I do think that our lead programs with Genentech are moving forward. And we should have more information on those in the next 12 months. Now, those are the programs that Lexicon's leading the charge on using our system. And then our alliance with Organon has identified new targets in that area as well.

So as far as which is faster overall, I think of the discovery phases, they're very similar. Probably in the development phases, antibodies probably can go faster because they do tend to have more straightforward path, especially with regard to safety, at least that's been the history so far.

Thank you.

Sure.

At this point we have one more question in queue.

[Operator Instructions]

Now we will hear from David Friedman with Morgan Stanley.

Hi, this is Dave Friedman calling for Sapna Srivastava. I missed the very beginning of the call, so I hope you didn't mention this. But I wondering just in regards to going forward where you're heading with these multiple partnerships, do you see yourself narrowing your focus at all to one specific organ system or disease area. Or do you see it still as a broad slate of option?

Yes, David, I'll take that. I think we have - I think through time we will focus as our programs evolve in the clinic and the ones become apparent that perhaps move the most readily and where Lexicon is a smaller biotech can commercialize them themselves. So there are some areas where this has been classically true.

Immunology is one of those areas. And we have a number of very exciting programs. Our LX2931 being the latest addition to our portfolio in development. So I think we all find here at Lexicon that area very intriguing.

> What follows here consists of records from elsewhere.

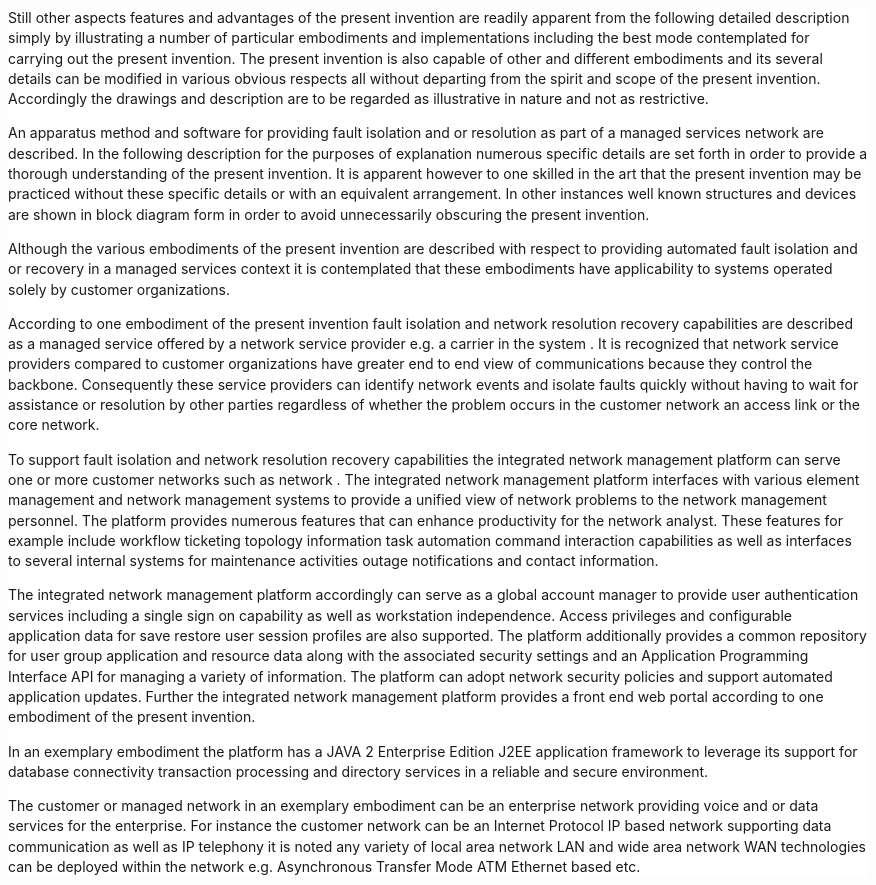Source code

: Still other aspects features and advantages of the present invention are readily apparent from the following detailed description simply by illustrating a number of particular embodiments and implementations including the best mode contemplated for carrying out the present invention. The present invention is also capable of other and different embodiments and its several details can be modified in various obvious respects all without departing from the spirit and scope of the present invention. Accordingly the drawings and description are to be regarded as illustrative in nature and not as restrictive.

An apparatus method and software for providing fault isolation and or resolution as part of a managed services network are described. In the following description for the purposes of explanation numerous specific details are set forth in order to provide a thorough understanding of the present invention. It is apparent however to one skilled in the art that the present invention may be practiced without these specific details or with an equivalent arrangement. In other instances well known structures and devices are shown in block diagram form in order to avoid unnecessarily obscuring the present invention.

Although the various embodiments of the present invention are described with respect to providing automated fault isolation and or recovery in a managed services context it is contemplated that these embodiments have applicability to systems operated solely by customer organizations.

According to one embodiment of the present invention fault isolation and network resolution recovery capabilities are described as a managed service offered by a network service provider e.g. a carrier in the system . It is recognized that network service providers compared to customer organizations have greater end to end view of communications because they control the backbone. Consequently these service providers can identify network events and isolate faults quickly without having to wait for assistance or resolution by other parties regardless of whether the problem occurs in the customer network an access link or the core network.

To support fault isolation and network resolution recovery capabilities the integrated network management platform can serve one or more customer networks such as network . The integrated network management platform interfaces with various element management and network management systems to provide a unified view of network problems to the network management personnel. The platform provides numerous features that can enhance productivity for the network analyst. These features for example include workflow ticketing topology information task automation command interaction capabilities as well as interfaces to several internal systems for maintenance activities outage notifications and contact information.

The integrated network management platform accordingly can serve as a global account manager to provide user authentication services including a single sign on capability as well as workstation independence. Access privileges and configurable application data for save restore user session profiles are also supported. The platform additionally provides a common repository for user group application and resource data along with the associated security settings and an Application Programming Interface API for managing a variety of information. The platform can adopt network security policies and support automated application updates. Further the integrated network management platform provides a front end web portal according to one embodiment of the present invention.

In an exemplary embodiment the platform has a JAVA 2 Enterprise Edition J2EE application framework to leverage its support for database connectivity transaction processing and directory services in a reliable and secure environment.

The customer or managed network in an exemplary embodiment can be an enterprise network providing voice and or data services for the enterprise. For instance the customer network can be an Internet Protocol IP based network supporting data communication as well as IP telephony it is noted any variety of local area network LAN and wide area network WAN technologies can be deployed within the network e.g. Asynchronous Transfer Mode ATM Ethernet based etc.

We do have fixed therapeutic areas. And in some of the areas that may require a broader clinical development plan or commercialization capability, those areas will probably be more tuned to partner. And I think you've seen us do that with - in the case of neuro science, for science, with BMS.

So that's the general strategy. It's still a little early for us to say definitively, though, where we will end up focusing our internal development and commercialization efforts.

Great, thank you.

Thanks.

And there are no further questions in queue at this time. I'll turn the call back over to Dr. Sands for any additional or closing remarks.

Well, thank you, everyone, for participating. And we look forward to updating you next quarter. Goodbye.

Once again, this does conclude today's conference call. Thank you for your participation. And have a great day.